Monday, September 17, 2012

Why Obama Is the Weakest President Since Ronald Reagan

On Aug. 31, 1983, a South Korean airliner flying from New York to Seoul drifted off course and entered Soviet airspace. After tracking the civilian plane for more than two hours, Soviet fighter pilots were told to shoot it down. They did, killing 269 people, including 60 Americans. It was one of the most shocking atrocities of the Cold War.
It occurred during the first term of perhaps the most staunchly anti-Communist president America has ever had, Ronald Reagan, an advocate of robust military power. And how did Reagan respond? He called it a "crime against humanity," and then, um, postponed some cultural exchanges with the Soviets.

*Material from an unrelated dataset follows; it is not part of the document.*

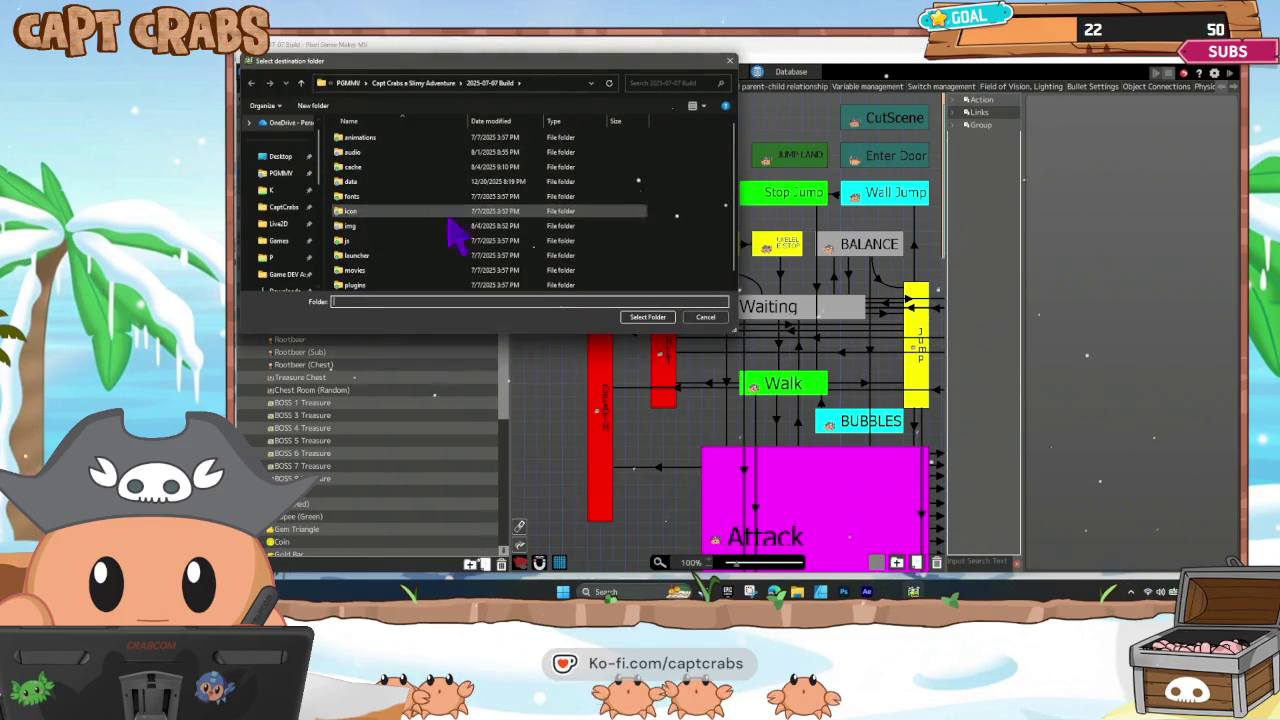
pyautogui.click(440, 84)
pyautogui.rightClick(677, 178)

Some of his admirers were aghast at this display, as Steven Hayward notes in his 2009 book, "The Age of Reagan." New York Times columnist William Safire said Reagan "has acted more pusillanimously than Jimmy Carter." Polls showed most Americans thought he had done too little, prompting the president to ask, "Short of going to war, what would they have us do?"
Conservatives invariably claim that any show of weakness emboldens aggressors and endangers peace. But just six years later, the Soviet empire collapsed. By 1991, the Soviet Union was gone. Maybe in his restraint, which looked disgraceful at the time, Reagan was acting wisely.